I feel I’ve made progress mixing “interesting greys”, and (finally!) created a figure painting where I didn’t inadvertently put a “warm” mixed colour onto a “cool” part of the figure (and vice versa).

A few of the notes to myself*:

  • Saturation as purity rather than intensity of a colour.
  • Create light by darkening other areas; dim the lights elsewhere.
  • Strongly found vs lost edges.
  • Don’t start dark and definite. Work from the middle outwards.
  • Avoid using white in shadow colour mixes. Don’t block in with white (or mix with white) early on.
  • Relate shadow to shadow to judge the tone, not shadow to light (e.g. shadow beneath arm to shadow beneath chin not to light on top of arm).
  • Don’t paint reflective light as bright as direct light; if it’s equally bright it’ll flatten the figure.
  • A small colour shift has great impact amidst desaturated colours.
  • Add white to a background colour to make it opaque; it’ll demand less attention than transparent colour.
  • The face colours on Whistler’s Mother are cold; it’s the rest of the painting’s greys that make it seem warm.
  • Coolness of Ken Currie’s The Three Oncologists
  • Used caput mortem (very opaque oxide violet red) for drawing into a work in progress; sits strongly on top of wet oils paint. Isolate it on palette so don’t accidentally include it in other mixes.
  • Colours I used: Prussian blue, cerulean blue, Payne’s grey (Sennelier’s, which is very blue), vermillion, alizarin crimson, magenta, primary yellow, yellow ochre, burnt umber, raw and burnt sienna, titanium and zinc white.

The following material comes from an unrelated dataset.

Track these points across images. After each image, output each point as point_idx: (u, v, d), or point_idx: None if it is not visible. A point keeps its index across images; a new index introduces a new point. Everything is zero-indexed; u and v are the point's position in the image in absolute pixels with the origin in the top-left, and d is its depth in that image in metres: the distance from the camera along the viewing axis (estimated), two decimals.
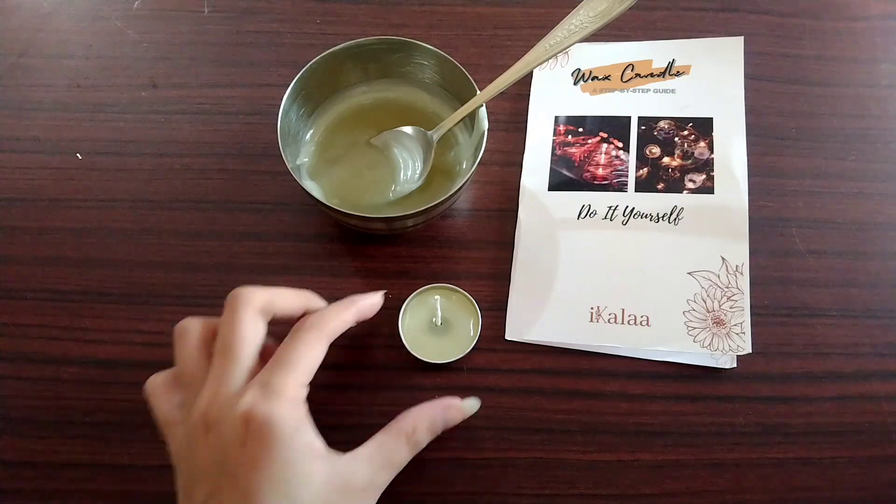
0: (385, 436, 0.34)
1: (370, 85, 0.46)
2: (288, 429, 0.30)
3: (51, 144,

On Alan’s workshop colour list that I didn’t use: ultramarine, viridian.

*Written in a pocket sketchbook during the workshop, because I know I’ll forget too much otherwise.

3 Replies to “Notes from a “Colour and the Figure” Workshop”

  1. Thanks a million for posting these Marion. It was a great workshop wasn’t it??
    Hope all’s well with you.
    Regards
    Donal

    1. It was indeed! I’m finding I’m seeing warm/cool colour variations more readily, and mixing desaturated greys and complementaries combinations in my head as I’m looking at the landscape.

    2. It was indeed an inspiring workshop! I can’t stop mixing desaturated greys in my head, and find I’m seeing subtle warm/cool more readily.